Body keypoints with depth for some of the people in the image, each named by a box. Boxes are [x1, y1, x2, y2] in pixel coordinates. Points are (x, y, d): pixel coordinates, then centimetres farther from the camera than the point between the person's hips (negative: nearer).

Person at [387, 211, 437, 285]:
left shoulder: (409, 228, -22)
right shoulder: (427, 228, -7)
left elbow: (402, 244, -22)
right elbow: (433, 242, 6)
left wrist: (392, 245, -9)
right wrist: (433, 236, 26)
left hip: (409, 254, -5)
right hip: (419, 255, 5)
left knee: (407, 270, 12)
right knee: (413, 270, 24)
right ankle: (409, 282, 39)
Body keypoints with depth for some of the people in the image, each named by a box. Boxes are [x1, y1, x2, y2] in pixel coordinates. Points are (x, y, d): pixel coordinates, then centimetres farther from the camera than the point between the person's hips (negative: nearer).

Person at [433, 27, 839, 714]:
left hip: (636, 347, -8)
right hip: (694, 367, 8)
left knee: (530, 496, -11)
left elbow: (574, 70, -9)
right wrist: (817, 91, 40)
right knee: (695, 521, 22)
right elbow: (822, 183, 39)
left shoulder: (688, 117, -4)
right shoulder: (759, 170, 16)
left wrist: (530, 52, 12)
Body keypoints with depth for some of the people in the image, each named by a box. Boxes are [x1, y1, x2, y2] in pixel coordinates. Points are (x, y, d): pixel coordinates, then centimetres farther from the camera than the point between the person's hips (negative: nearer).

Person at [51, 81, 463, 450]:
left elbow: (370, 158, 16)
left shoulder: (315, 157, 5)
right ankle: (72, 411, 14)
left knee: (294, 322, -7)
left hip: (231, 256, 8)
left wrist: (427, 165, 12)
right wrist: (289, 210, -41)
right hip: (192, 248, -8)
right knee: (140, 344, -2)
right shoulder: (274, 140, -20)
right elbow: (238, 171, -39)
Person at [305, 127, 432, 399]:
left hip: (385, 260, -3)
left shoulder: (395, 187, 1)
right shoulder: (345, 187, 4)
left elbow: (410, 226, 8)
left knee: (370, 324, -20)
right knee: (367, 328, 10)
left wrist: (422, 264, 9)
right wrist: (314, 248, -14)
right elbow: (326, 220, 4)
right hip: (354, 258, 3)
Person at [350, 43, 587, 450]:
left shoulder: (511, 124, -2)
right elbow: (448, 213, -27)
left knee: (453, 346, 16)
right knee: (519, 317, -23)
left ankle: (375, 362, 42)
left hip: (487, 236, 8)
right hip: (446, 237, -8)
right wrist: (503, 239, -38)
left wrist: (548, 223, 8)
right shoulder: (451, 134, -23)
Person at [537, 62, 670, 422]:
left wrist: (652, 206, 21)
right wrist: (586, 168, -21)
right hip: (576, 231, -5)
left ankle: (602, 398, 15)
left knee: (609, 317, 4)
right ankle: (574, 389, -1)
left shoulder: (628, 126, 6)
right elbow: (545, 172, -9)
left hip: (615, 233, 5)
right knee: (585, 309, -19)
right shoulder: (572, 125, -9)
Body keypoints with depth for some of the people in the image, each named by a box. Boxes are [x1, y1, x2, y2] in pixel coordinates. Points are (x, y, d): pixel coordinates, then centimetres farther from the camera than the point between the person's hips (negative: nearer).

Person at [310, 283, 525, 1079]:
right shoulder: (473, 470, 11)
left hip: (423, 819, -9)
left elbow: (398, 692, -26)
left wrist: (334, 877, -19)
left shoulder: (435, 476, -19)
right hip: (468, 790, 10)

TASK TO CARRY OUT: Set down each line exactly as it appears, starting at the top of the data and ending at the line containing "right wrist: (314, 248, -14)", and include no other lines.

TASK RESULT:
Body keypoints with depth for some of the people in the image, each named by a box. Boxes are [x1, y1, x2, y2] in pixel coordinates. Points are (x, y, d): pixel coordinates, then centimetres farther from the camera than the point between the person's hips (negative: nearer).

Person at [387, 211, 437, 285]:
left shoulder: (409, 228, -22)
right shoulder: (427, 228, -7)
left elbow: (402, 244, -22)
right elbow: (433, 242, 6)
left wrist: (392, 245, -9)
right wrist: (433, 236, 26)
left hip: (409, 254, -5)
right hip: (419, 255, 5)
left knee: (407, 270, 12)
right knee: (413, 270, 24)
right ankle: (409, 282, 39)
Body keypoints with depth for some of the people in the image, each named by a box. Boxes are [x1, y1, x2, y2] in pixel coordinates. Points are (x, y, d): pixel coordinates, then centimetres farther from the camera than the point between the person's hips (negative: nearer).

Person at [433, 27, 839, 714]:
left hip: (636, 347, -8)
right hip: (694, 367, 8)
left knee: (530, 496, -11)
left elbow: (574, 70, -9)
right wrist: (817, 91, 40)
right knee: (695, 521, 22)
right elbow: (822, 183, 39)
left shoulder: (688, 117, -4)
right shoulder: (759, 170, 16)
left wrist: (530, 52, 12)
Body keypoints with depth for some of the people in the image, each named by a box. Boxes are [x1, y1, x2, y2] in pixel coordinates. Points are (x, y, d): pixel coordinates, then centimetres farther from the camera than the point between the person's hips (negative: nearer).

Person at [51, 81, 463, 450]:
left elbow: (370, 158, 16)
left shoulder: (315, 157, 5)
right ankle: (72, 411, 14)
left knee: (294, 322, -7)
left hip: (231, 256, 8)
left wrist: (427, 165, 12)
right wrist: (289, 210, -41)
right hip: (192, 248, -8)
right knee: (140, 344, -2)
right shoulder: (274, 140, -20)
right elbow: (238, 171, -39)
Person at [305, 127, 432, 399]:
left hip: (385, 260, -3)
left shoulder: (395, 187, 1)
right shoulder: (345, 187, 4)
left elbow: (410, 226, 8)
left knee: (370, 324, -20)
right knee: (367, 328, 10)
left wrist: (422, 264, 9)
right wrist: (314, 248, -14)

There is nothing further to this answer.